**REQUEST 1:**
Translate this sentence from the guide to English comprehension for JAMB and WAEC into Spanish: "Recognizing the question type immediately tells you how to find the answer."
**REQUEST 2:**
Extend the guide to English comprehension for JAMB and WAEC, starting right after its final sentence.
==== PASSAGE PROVIDED
Master English Comprehension: Techniques for JAMB & WAEC
English Language is the one subject every Nigerian student must take — whether for JAMB, WAEC, or NECO. And within English, comprehension is the section that carries the most marks and causes the most confusion. Students often complain that they "understood the passage but still got questions wrong." The truth is, comprehension isn't about general understanding — it's about precision. Here's how to master it.
Understanding How Comprehension Is Tested
In JAMB, you'll typically face 2-3 comprehension passages with 5-8 questions each. In WAEC and NECO, there's usually one long passage or two shorter ones. The questions fall into predictable categories:
- Main idea questions: "What is the passage mainly about?"
- Detail questions: "According to the passage, what caused...?"
- Inference questions: "It can be inferred from the passage that..."
- Vocabulary in context: "As used in the passage, the word X means..."
- Tone/attitude questions: "The author's tone in this passage is..."
- Purpose questions: "The author mentions X in order to..."
Recognizing the question type immediately tells you how to find the answer.
Technique 1: Read the Questions First
This is the single most important comprehension technique, and most students do the opposite. Before reading the passage, skim through all the questions. Don't read the options yet — just the question stems. This gives you a mental checklist of what to look for as you read.
========
==== RECORDED DATA
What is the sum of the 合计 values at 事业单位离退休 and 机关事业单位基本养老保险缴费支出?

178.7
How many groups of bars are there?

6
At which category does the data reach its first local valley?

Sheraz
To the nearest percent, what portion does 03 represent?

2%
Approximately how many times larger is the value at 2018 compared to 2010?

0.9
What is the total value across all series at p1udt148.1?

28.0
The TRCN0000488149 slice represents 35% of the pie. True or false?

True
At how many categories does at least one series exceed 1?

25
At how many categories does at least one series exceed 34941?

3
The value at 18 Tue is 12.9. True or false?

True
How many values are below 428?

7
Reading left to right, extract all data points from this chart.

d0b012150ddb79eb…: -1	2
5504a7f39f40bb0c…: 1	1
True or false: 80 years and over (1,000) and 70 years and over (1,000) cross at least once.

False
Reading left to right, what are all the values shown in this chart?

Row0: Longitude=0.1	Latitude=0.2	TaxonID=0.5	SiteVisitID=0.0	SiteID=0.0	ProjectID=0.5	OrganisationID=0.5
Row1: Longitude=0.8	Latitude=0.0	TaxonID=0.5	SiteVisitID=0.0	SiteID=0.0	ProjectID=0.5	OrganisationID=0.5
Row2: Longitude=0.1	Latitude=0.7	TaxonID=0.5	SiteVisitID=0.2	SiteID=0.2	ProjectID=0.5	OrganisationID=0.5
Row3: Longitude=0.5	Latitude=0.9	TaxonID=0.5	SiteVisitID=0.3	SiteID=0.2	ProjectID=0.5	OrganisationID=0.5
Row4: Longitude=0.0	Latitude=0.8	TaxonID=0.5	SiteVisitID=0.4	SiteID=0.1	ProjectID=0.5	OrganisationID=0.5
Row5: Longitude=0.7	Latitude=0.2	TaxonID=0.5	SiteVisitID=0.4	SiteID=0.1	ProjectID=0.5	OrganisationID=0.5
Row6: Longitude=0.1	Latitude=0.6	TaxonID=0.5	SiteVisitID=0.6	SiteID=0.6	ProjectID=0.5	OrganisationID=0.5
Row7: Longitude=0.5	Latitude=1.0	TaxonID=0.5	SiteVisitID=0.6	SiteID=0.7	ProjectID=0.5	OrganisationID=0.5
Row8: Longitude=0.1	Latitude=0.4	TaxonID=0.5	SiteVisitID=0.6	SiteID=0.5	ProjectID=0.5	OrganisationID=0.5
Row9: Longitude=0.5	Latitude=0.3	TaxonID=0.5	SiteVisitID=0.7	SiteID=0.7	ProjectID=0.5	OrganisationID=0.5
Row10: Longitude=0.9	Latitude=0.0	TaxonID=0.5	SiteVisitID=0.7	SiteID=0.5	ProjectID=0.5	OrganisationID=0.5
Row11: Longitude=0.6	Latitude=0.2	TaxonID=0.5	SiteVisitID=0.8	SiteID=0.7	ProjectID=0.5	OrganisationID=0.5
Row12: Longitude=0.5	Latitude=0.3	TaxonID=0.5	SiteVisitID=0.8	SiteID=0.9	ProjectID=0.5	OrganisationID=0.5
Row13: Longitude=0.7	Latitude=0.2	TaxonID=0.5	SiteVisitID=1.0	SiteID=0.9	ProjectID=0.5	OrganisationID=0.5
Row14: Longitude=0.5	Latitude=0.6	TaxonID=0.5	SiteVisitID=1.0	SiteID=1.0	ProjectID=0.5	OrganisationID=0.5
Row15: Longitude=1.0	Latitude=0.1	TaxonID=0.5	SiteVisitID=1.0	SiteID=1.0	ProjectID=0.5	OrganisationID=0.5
========
**REPLY 1:**
Reconocer el tipo de pregunta te indica de inmediato cómo encontrar la respuesta.

**REPLY 2:**
For example, if a question asks "What did the author say about education in the third paragraph?" — you now know to pay special attention to the third paragraph and anything about education.
This technique alone can save you 3-5 minutes per passage because you won't need to re-read the passage multiple times.
Technique 2: Read Actively, Not Passively
Passive reading is when your eyes move across the words but your brain doesn't engage. Active reading means you're constantly asking yourself:
- What is the author's main argument?
- Why is the author making this point?
- How does this paragraph connect to the previous one?
- What evidence is being used?
As you read each paragraph, mentally summarize it in one sentence. "Paragraph 1: The author introduces the problem of deforestation." "Paragraph 2: Statistics on forest loss in Nigeria." This creates a mental map of the passage structure.
Technique 3: Answer from the Passage, Not Your Knowledge
This is where many students go wrong. Comprehension tests your ability to understand what the author wrote, not what you know about the topic. Even if you know the author is wrong about a fact, the correct answer is still based on what the passage says.
For every answer you choose, you should be able to point to the specific line or paragraph in the passage that supports it. If you can't, you're probably guessing — and guesses are often wrong.
Key rule: If the passage doesn't say it, it's not the answer (unless it's an inference question, which we'll cover next).
Technique 4: Handling Inference Questions
Inference questions are the trickiest because the answer isn't stated directly. You need to read between the lines. Here's the approach:
- The correct inference is strongly supported by the passage — not a wild leap.
- If an inference option feels like a stretch or requires additional assumptions, it's probably wrong.
- The best inference is the one that must be true based on what the passage says.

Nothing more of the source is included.